Sábado, 23 de maio de 2026
Por Redação O Sul | 13 de setembro de 2018
Aliados do presidenciável Jair Bolsonaro (PSL) já admitem a hipótese de ele não participar das atividades da campanha nem no segundo turno, caso passe para essa fase da disputa eleitoral. O candidato foi submetido na quarta-feira (12) a uma nova cirurgia que deve esticar sua internação no Hospital Albert Einstein, em São Paulo. O efeito imediato na campanha será um cessar-fogo na artilharia contra ele por parte dos seus oponentes. Após ser esfaqueado, Bolsonaro foi poupado, mas os ataques voltaram assim que as pesquisas o colocaram na liderança com 26% das intenções de voto.
Opositores de Bolsonaro concluíram ontem que diante do novo quadro quem criticá-lo poderá ser visto pelo eleitorado, mesmo o que não vota no militar, como insensível.
As possíveis conexões de Adelio Bispo, o esfaqueador de Bolsonaro, devem ser apuradas em novo inquérito por causa da complexidade das informações. Cruzar dados de sigilo bancário é um trabalho mais demorado.
Integrantes do Centrão já pensam em manifestar apoio político a Ciro Gomes, hoje o candidato com mais chances de deter Bolsonaro no 2.º turno.
Alckmin não teria prejuízos porque vários nomes do Centrão já não o apoiam nos Estados. No Nordeste, grande parte era Lula e prefere agora Ciro a seu substituto Haddad.
Cirurgia
O candidato à Presidência Jair Bolsonaro (PSL) voltou, na quarta-feira à noite, para o centro cirúrgico do hospital Albert Einstein, em São Paulo, onde passou por um procedimento que não estava previsto.
Segundo divulgou o hospital, ele está sendo submetido a uma nova cirurgia para correção de aderências que obstruem o intestino delgado.
Durante a tarde desta quarta-feira (12), Bolsonaro teve náuseas e distensão abdominal.
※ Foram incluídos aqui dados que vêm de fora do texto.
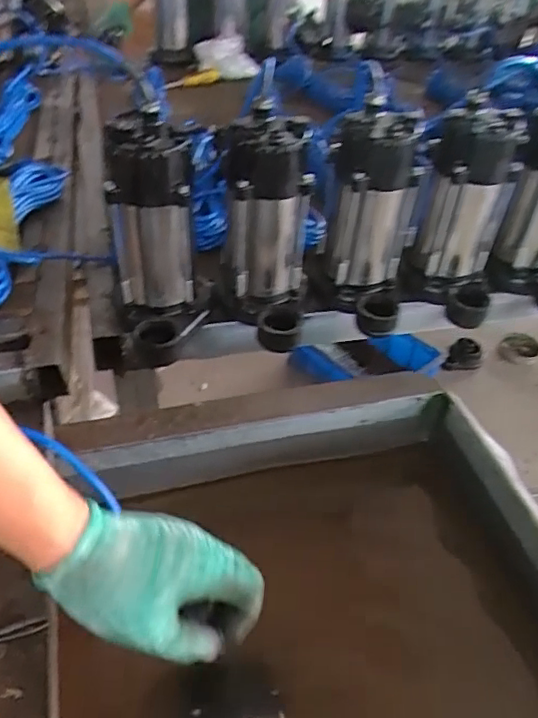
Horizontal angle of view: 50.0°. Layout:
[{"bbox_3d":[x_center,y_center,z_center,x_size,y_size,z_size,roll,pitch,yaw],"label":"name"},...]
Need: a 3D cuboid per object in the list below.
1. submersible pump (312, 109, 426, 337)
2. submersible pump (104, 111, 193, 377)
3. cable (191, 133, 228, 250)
[{"bbox_3d":[0.118,-0.160,0.699,0.113,0.224,0.128,10,42,6],"label":"submersible pump"},{"bbox_3d":[-0.131,-0.122,0.650,0.091,0.241,0.144,-5,43,-10],"label":"submersible pump"},{"bbox_3d":[-0.095,-0.268,0.901,0.051,0.067,0.228,-2,56,-7],"label":"cable"}]

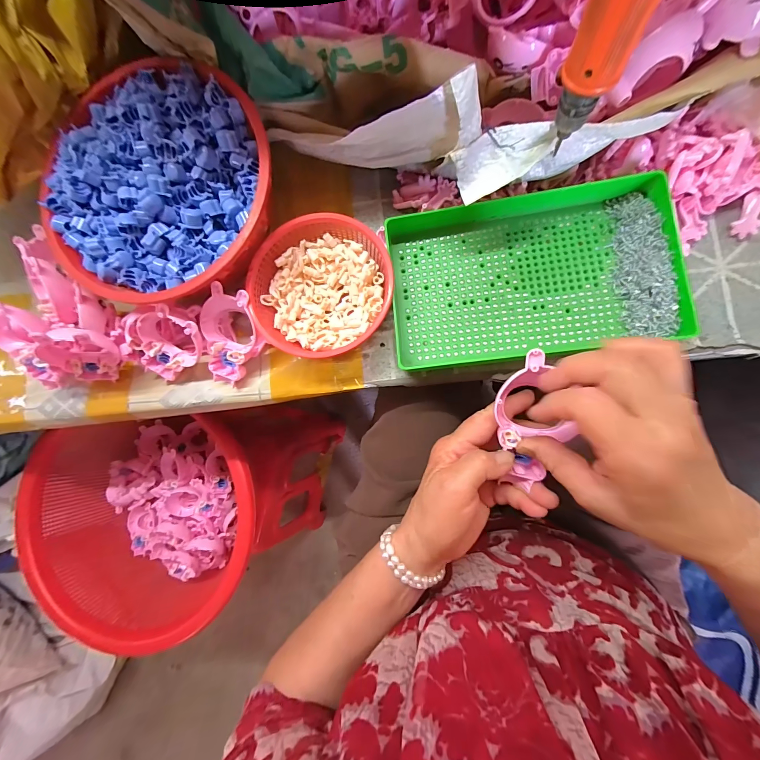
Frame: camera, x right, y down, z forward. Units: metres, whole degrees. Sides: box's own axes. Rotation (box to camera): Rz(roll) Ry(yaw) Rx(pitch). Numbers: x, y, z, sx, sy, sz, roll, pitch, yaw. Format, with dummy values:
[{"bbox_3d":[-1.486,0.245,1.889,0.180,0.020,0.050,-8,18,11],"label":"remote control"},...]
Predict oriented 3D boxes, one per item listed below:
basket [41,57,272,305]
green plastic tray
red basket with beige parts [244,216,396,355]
[{"bbox_3d":[-0.207,-0.183,0.312,0.213,0.070,0.216,-34,81,4],"label":"basket"},{"bbox_3d":[0.131,-0.100,0.299,0.241,0.029,0.151,-7,84,8],"label":"green plastic tray"},{"bbox_3d":[-0.055,-0.091,0.319,0.132,0.045,0.129,-1,85,8],"label":"red basket with beige parts"}]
O paciente passou por uma tomografia, que apontou a obstrução.
Em boletim médico divulgado às 23h de quarta-feira, foi informado que o candidato continua internado na unidade de cuidados semi-intensivos e que “evoluiu agora com distensão abdominal progressiva e náuseas, foi submetido a uma Tomografia de abdômen que evidenciou presença de aderência obstruindo o intestino delgado. Foi indicado o tratamento cirúrgico, que está sendo realizado neste momento”.
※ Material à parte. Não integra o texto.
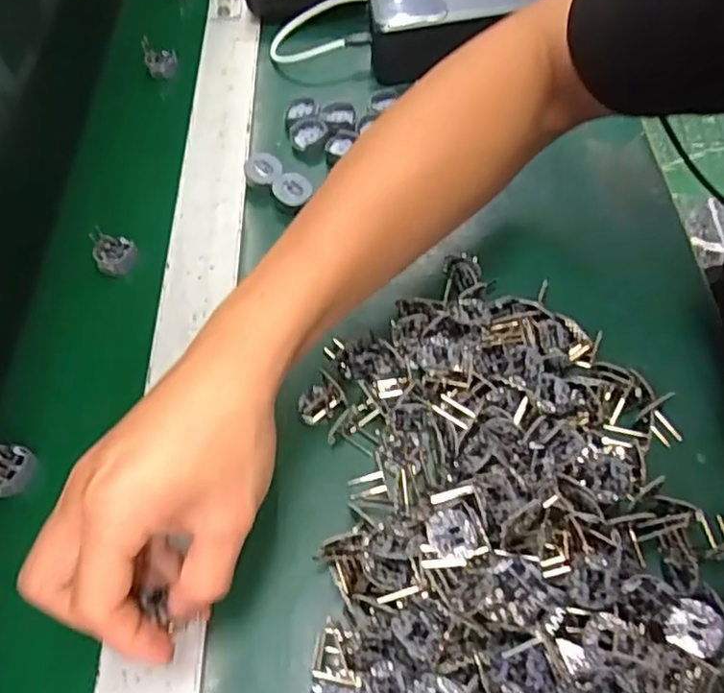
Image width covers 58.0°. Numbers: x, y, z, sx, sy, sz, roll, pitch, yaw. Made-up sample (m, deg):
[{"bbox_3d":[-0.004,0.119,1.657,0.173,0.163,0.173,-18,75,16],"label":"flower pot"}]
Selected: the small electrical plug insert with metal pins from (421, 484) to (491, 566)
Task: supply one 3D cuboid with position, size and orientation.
[{"bbox_3d":[0.043,0.087,0.312,0.031,0.008,0.035,-9,57,-4],"label":"small electrical plug insert with metal pins"}]

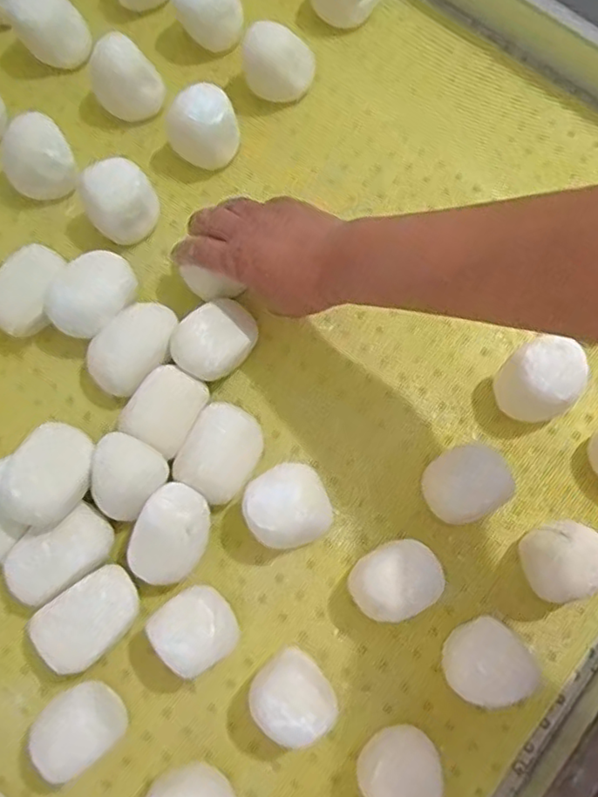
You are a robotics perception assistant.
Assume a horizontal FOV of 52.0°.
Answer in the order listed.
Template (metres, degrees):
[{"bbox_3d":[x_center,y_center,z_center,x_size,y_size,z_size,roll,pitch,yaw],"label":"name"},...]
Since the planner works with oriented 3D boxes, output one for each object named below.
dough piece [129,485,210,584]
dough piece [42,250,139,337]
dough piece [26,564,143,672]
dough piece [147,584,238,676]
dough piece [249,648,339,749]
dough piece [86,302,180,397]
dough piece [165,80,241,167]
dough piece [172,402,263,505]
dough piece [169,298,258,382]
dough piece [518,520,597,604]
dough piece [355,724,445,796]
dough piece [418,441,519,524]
[{"bbox_3d":[-0.091,0.100,0.446,0.048,0.054,0.068,26,75,7],"label":"dough piece"},{"bbox_3d":[-0.162,-0.080,0.494,0.052,0.051,0.072,35,79,9],"label":"dough piece"},{"bbox_3d":[-0.148,0.158,0.434,0.078,0.044,0.051,-36,78,-8],"label":"dough piece"},{"bbox_3d":[-0.070,0.160,0.427,0.048,0.063,0.050,-36,77,-11],"label":"dough piece"},{"bbox_3d":[-0.003,0.205,0.418,0.056,0.061,0.053,0,73,-1],"label":"dough piece"},{"bbox_3d":[-0.129,-0.038,0.491,0.046,0.046,0.078,40,79,10],"label":"dough piece"},{"bbox_3d":[-0.081,-0.228,0.527,0.062,0.059,0.049,-15,76,-3],"label":"dough piece"},{"bbox_3d":[-0.058,0.042,0.467,0.053,0.036,0.068,32,78,8],"label":"dough piece"},{"bbox_3d":[-0.063,-0.044,0.483,0.052,0.049,0.068,37,79,9],"label":"dough piece"},{"bbox_3d":[0.185,0.115,0.438,0.050,0.067,0.048,0,76,0],"label":"dough piece"},{"bbox_3d":[0.068,0.248,0.410,0.052,0.054,0.056,0,73,-1],"label":"dough piece"},{"bbox_3d":[0.122,0.067,0.459,0.062,0.049,0.056,-31,78,-7],"label":"dough piece"}]

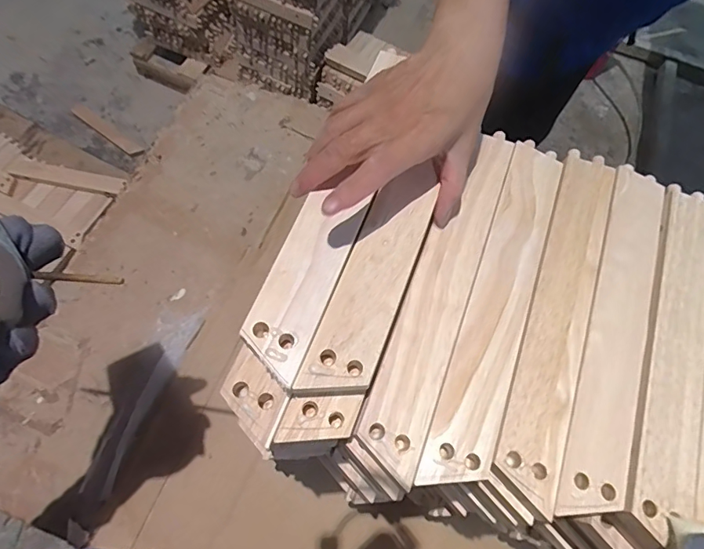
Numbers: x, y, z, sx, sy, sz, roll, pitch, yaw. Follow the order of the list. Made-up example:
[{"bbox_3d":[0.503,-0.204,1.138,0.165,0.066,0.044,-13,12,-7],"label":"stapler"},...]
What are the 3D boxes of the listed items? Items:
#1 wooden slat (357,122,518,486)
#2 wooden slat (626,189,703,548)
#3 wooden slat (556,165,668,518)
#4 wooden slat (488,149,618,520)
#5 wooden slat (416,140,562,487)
[{"bbox_3d":[0.071,0.001,0.345,0.045,0.010,0.288,23,66,3],"label":"wooden slat"},{"bbox_3d":[0.249,0.048,0.345,0.046,0.013,0.278,24,66,4],"label":"wooden slat"},{"bbox_3d":[0.202,0.033,0.344,0.042,0.011,0.285,23,66,3],"label":"wooden slat"},{"bbox_3d":[0.159,0.021,0.348,0.046,0.011,0.291,22,66,3],"label":"wooden slat"},{"bbox_3d":[0.113,0.012,0.345,0.041,0.011,0.286,22,66,3],"label":"wooden slat"}]

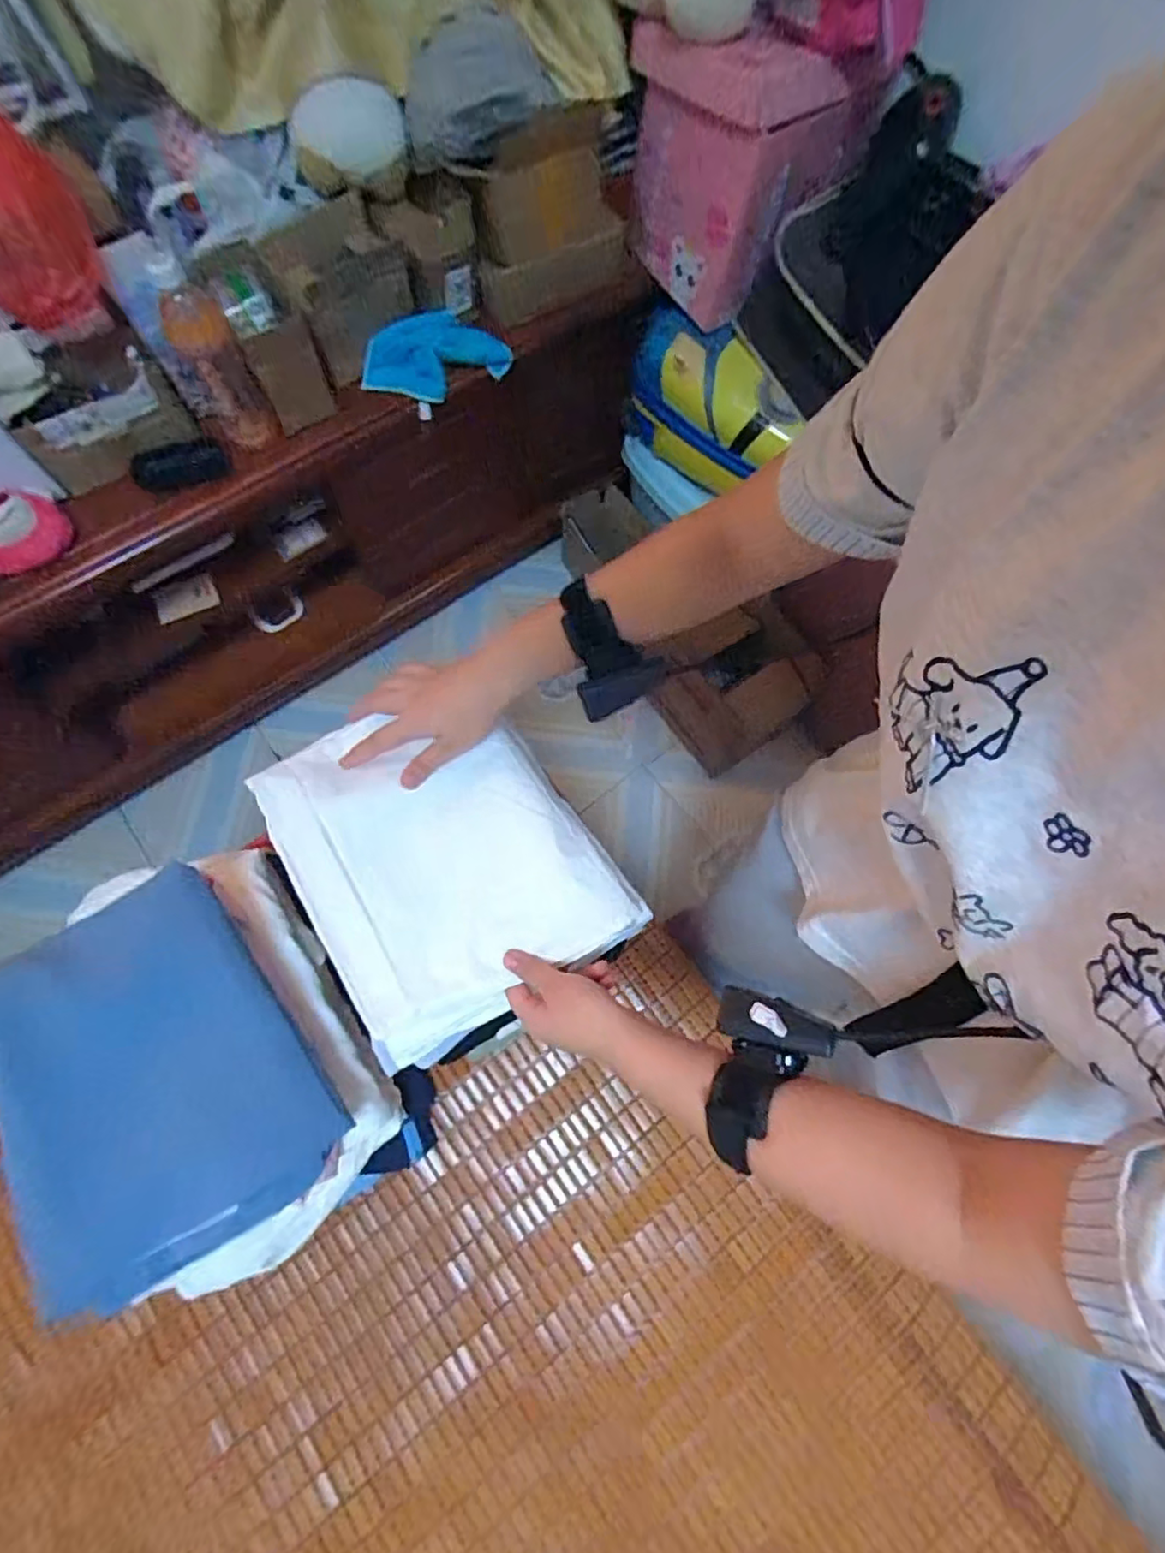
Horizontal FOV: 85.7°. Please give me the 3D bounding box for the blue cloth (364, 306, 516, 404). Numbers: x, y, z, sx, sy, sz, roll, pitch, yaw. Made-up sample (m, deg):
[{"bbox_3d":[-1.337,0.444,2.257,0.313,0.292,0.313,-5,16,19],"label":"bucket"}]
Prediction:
[{"bbox_3d":[-0.207,-0.598,0.890,0.210,0.084,0.071,-38,78,-13],"label":"blue cloth"}]

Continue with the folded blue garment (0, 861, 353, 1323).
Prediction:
[{"bbox_3d":[-0.343,0.235,0.487,0.209,0.090,0.277,-33,77,-12],"label":"folded blue garment"}]

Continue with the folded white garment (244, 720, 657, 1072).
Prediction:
[{"bbox_3d":[-0.117,0.068,0.529,0.230,0.060,0.262,-29,80,-13],"label":"folded white garment"}]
No boletim da manhã, os médicos informaram a suspensão da alimentação oral por causa do surgimento da distensão abdominal (inchaço do abdômen provocado por ar e que é consequência da redução do movimento do intestino). Desde então, ele vinha recebendo alimentação pela veia.
Assessora demitida
Uma assessora de Dilma Rousseff que trabalha na campanha da ex-presidente para o Senado de Minas Gerais foi demitida após debochar do ataque a Jair Bolsonaro. É o que afirma o colunista Lauro Jardim, do jornal O Globo.
Após Jair Bolsonaro ser esfaqueado, Paula Zagotti escreveu no Twitter “ O feitiço virou contra o feiticeiro. Quem planta ódio colhe ódio. Metralhar petralhas? Parabéns por estimular a violência@jairbolsonaro!”
Minutos depois, a assessora excluiu a postagem na rede social e pediu desculpa. “ Fui mal interpretada, por isso deletei o meu último tuíte. Lamento o comentário infeliz. Repudio qualquer tipo de violência contra quem quer que seja.”